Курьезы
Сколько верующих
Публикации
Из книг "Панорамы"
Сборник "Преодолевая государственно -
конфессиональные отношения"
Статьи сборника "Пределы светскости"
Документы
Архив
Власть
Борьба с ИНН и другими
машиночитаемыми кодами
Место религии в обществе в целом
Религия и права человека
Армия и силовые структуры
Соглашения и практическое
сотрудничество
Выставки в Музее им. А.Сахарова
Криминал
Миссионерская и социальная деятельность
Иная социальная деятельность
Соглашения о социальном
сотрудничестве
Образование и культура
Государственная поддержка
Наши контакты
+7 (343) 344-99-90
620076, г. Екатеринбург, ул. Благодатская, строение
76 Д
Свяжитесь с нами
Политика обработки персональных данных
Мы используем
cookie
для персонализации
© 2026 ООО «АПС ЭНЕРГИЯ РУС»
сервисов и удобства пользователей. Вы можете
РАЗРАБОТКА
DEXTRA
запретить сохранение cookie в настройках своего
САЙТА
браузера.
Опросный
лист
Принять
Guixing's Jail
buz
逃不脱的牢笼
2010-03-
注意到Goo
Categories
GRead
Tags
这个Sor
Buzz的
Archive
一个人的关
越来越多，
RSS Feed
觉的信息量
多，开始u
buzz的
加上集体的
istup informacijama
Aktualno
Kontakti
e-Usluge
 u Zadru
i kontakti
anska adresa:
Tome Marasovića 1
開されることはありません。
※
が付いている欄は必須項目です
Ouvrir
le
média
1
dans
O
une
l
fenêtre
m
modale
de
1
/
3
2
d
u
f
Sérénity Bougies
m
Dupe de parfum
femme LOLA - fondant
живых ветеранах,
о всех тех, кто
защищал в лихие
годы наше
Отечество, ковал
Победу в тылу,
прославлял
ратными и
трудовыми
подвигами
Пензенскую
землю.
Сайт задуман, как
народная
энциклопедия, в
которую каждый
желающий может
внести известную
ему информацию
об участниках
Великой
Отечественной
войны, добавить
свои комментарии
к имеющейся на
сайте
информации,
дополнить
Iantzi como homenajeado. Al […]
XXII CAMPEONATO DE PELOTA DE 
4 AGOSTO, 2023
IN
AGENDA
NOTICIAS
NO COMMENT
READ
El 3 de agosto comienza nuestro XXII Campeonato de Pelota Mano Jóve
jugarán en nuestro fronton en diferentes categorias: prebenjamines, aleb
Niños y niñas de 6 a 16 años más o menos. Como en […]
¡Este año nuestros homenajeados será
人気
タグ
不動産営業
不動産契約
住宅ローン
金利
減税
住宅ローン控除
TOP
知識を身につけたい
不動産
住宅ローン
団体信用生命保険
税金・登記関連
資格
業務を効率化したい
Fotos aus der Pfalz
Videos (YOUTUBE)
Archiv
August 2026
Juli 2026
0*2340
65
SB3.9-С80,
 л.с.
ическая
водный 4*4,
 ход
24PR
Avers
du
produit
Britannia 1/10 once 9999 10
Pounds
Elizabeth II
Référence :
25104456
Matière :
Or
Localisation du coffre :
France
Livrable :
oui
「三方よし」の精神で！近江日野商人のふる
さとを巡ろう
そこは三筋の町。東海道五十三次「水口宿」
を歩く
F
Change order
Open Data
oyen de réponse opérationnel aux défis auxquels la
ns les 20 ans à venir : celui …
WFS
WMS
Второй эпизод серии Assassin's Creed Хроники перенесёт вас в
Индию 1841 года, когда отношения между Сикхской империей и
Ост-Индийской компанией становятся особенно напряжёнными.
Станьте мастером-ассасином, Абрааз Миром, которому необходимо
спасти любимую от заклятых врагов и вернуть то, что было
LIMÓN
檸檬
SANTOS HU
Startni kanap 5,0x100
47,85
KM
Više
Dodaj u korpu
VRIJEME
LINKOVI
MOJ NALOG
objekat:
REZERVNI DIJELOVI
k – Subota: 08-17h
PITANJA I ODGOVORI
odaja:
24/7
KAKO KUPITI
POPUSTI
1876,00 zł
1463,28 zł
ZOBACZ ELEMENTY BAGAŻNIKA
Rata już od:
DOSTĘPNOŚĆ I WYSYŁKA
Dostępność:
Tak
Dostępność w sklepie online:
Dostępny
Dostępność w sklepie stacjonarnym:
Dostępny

^^^^^^^^^^^^^^^^

Problem to solve: The output should be the entire listing, exactly as it is.

Solution:
Курьезы
Сколько верующих
Публикации
Из книг "Панорамы"
Сборник "Преодолевая государственно -
конфессиональные отношения"
Статьи сборника "Пределы светскости"
Документы
Архив
Власть
Борьба с ИНН и другими
машиночитаемыми кодами
Место религии в обществе в целом
Религия и права человека
Армия и силовые структуры
Соглашения и практическое
сотрудничество
Выставки в Музее им. А.Сахарова
Криминал
Миссионерская и социальная деятельность
Иная социальная деятельность
Соглашения о социальном
сотрудничестве
Образование и культура
Государственная поддержка
Наши контакты
+7 (343) 344-99-90
620076, г. Екатеринбург, ул. Благодатская, строение
76 Д
Свяжитесь с нами
Политика обработки персональных данных
Мы используем
cookie
для персонализации
© 2026 ООО «АПС ЭНЕРГИЯ РУС»
сервисов и удобства пользователей. Вы можете
РАЗРАБОТКА
DEXTRA
запретить сохранение cookie в настройках своего
САЙТА
браузера.
Опросный
лист
Принять
Guixing's Jail
buz
逃不脱的牢笼
2010-03-
注意到Goo
Categories
GRead
Tags
这个Sor
Buzz的
Archive
一个人的关
越来越多，
RSS Feed
觉的信息量
多，开始u
buzz的
加上集体的
istup informacijama
Aktualno
Kontakti
e-Usluge
 u Zadru
i kontakti
anska adresa:
Tome Marasovića 1
開されることはありません。
※
が付いている欄は必須項目です
Ouvrir
le
média
1
dans
O
une
l
fenêtre
m
modale
de
1
/
3
2
d
u
f
Sérénity Bougies
m
Dupe de parfum
femme LOLA - fondant
живых ветеранах,
о всех тех, кто
защищал в лихие
годы наше
Отечество, ковал
Победу в тылу,
прославлял
ратными и
трудовыми
подвигами
Пензенскую
землю.
Сайт задуман, как
народная
энциклопедия, в
которую каждый
желающий может
внести известную
ему информацию
об участниках
Великой
Отечественной
войны, добавить
свои комментарии
к имеющейся на
сайте
информации,
дополнить
Iantzi como homenajeado. Al […]
XXII CAMPEONATO DE PELOTA DE 
4 AGOSTO, 2023
IN
AGENDA
NOTICIAS
NO COMMENT
READ
El 3 de agosto comienza nuestro XXII Campeonato de Pelota Mano Jóve
jugarán en nuestro fronton en diferentes categorias: prebenjamines, aleb
Niños y niñas de 6 a 16 años más o menos. Como en […]
¡Este año nuestros homenajeados será
人気
タグ
不動産営業
不動産契約
住宅ローン
金利
減税
住宅ローン控除
TOP
知識を身につけたい
不動産
住宅ローン
団体信用生命保険
税金・登記関連
資格
業務を効率化したい
Fotos aus der Pfalz
Videos (YOUTUBE)
Archiv
August 2026
Juli 2026
0*2340
65
SB3.9-С80,
 л.с.
ическая
водный 4*4,
 ход
24PR
Avers
du
produit
Britannia 1/10 once 9999 10
Pounds
Elizabeth II
Référence :
25104456
Matière :
Or
Localisation du coffre :
France
Livrable :
oui
「三方よし」の精神で！近江日野商人のふる
さとを巡ろう
そこは三筋の町。東海道五十三次「水口宿」
を歩く
F
Change order
Open Data
oyen de réponse opérationnel aux défis auxquels la
ns les 20 ans à venir : celui …
WFS
WMS
Второй эпизод серии Assassin's Creed Хроники перенесёт вас в
Индию 1841 года, когда отношения между Сикхской империей и
Ост-Индийской компанией становятся особенно напряжёнными.
Станьте мастером-ассасином, Абрааз Миром, которому необходимо
спасти любимую от заклятых врагов и вернуть то, что было
LIMÓN
檸檬
SANTOS HU
Startni kanap 5,0x100
47,85
KM
Više
Dodaj u korpu
VRIJEME
LINKOVI
MOJ NALOG
objekat:
REZERVNI DIJELOVI
k – Subota: 08-17h
PITANJA I ODGOVORI
odaja:
24/7
KAKO KUPITI
POPUSTI
1876,00 zł
1463,28 zł
ZOBACZ ELEMENTY BAGAŻNIKA
Rata już od:
DOSTĘPNOŚĆ I WYSYŁKA
Dostępność:
Tak
Dostępność w sklepie online:
Dostępny
Dostępność w sklepie stacjonarnym:
Dostępny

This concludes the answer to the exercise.